If you have huge text files sitting around, they will usually compress nicely, but most often the files that are taking up the most amount of space are binary files, and compressing them usually won't save you much space at all. Nevertheless, if you want to compress a file, you can certainly do so—and quite easily.
Assuming you have no third-party compression tools on your system, simply right-click on the file, and choose Send to | Compressed (zipped) folder. This will create a new, compressed file in the same directory and named with a .zip extension. You should then open this .zip file (with Explorer) to verify that it got compressed properly. You can then delete your old, uncompressed file and there you have it—you have saved some space.
When you want to uncompress your .zip file, open it with Explorer and you'll see an "Extract" item in the top menu bar: (See Figure 1.)

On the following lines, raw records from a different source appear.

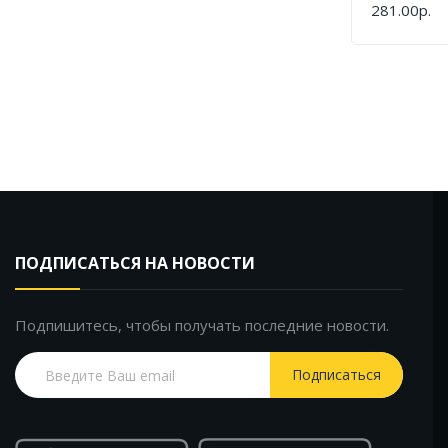
HAU814
281.00р.
КУПИТЬ
ПОДПИСАТЬСЯ НА НОВОСТИ
Подпишитесь, чтобы получать последние новости.
Подписаться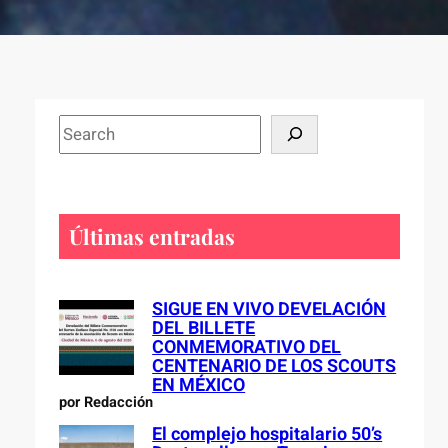
S
e
a
r
c
Últimas entradas
h
SIGUE EN VIVO DEVELACIÓN
DEL BILLETE
CONMEMORATIVO DEL
CENTENARIO DE LOS SCOUTS
EN MÉXICO
por Redacción
El complejo hospitalario 50’s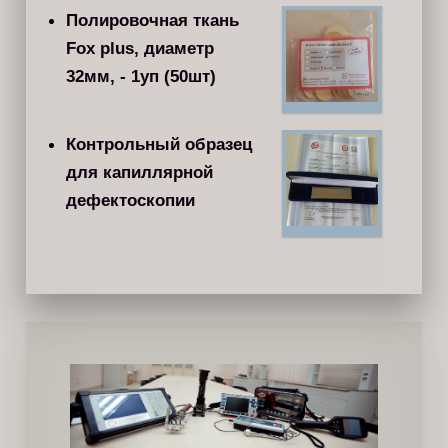
Полировочная ткань
Fox plus, диаметр
32мм, - 1уп (50шт)
Контрольный образец
для капиллярной
дефектоскопии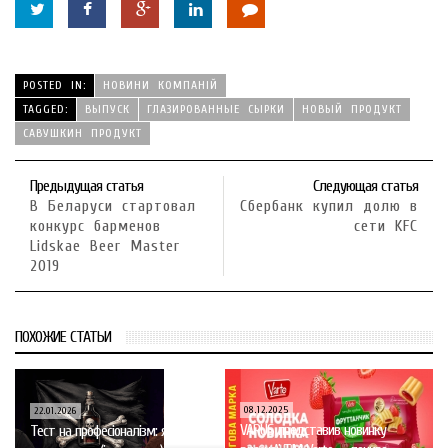
POSTED IN:
НОВИНИ КОМПАНІЙ
TAGGED:
ВЫПУСК
ГЛАЗИРОВАННЫЕ СЫРКИ
НОВЫЙ ПРОДУКТ
САВУШКИН ПРОДУКТ
Предыдущая статья
Следующая статья
В Беларуси стартовал
Сбербанк купил долю в
конкурс барменов
сети KFC
Lidskae Beer Master
2019
ПОХОЖИЕ СТАТЬИ
08.12.2025
22.01.2026
VARUS представив новинку
Тест на професіоналізм: як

Figure 1. Viewing a compressed file.
At the top of the figure you see that the compressed file is named "IMG_0452.zip". Then, by looking in the Explorer pane, you can see your original file, "IMG_0452.JPG". To uncompress your file, click the Extract menu item. When you do, the ribbon will change, and you'll see an Extract All button appear to the right: (See Figure 2.)
Figure 2. Use Extract All to restore your original file.
When you click Extract All you'll be presented with a dialog box prompting you for the folder where you'd like your file restored. When you enter that information and press OK your original, uncompressed file will be back and you can delete the .zip file.
This tip (2672) applies to Windows 7, 8, and 10.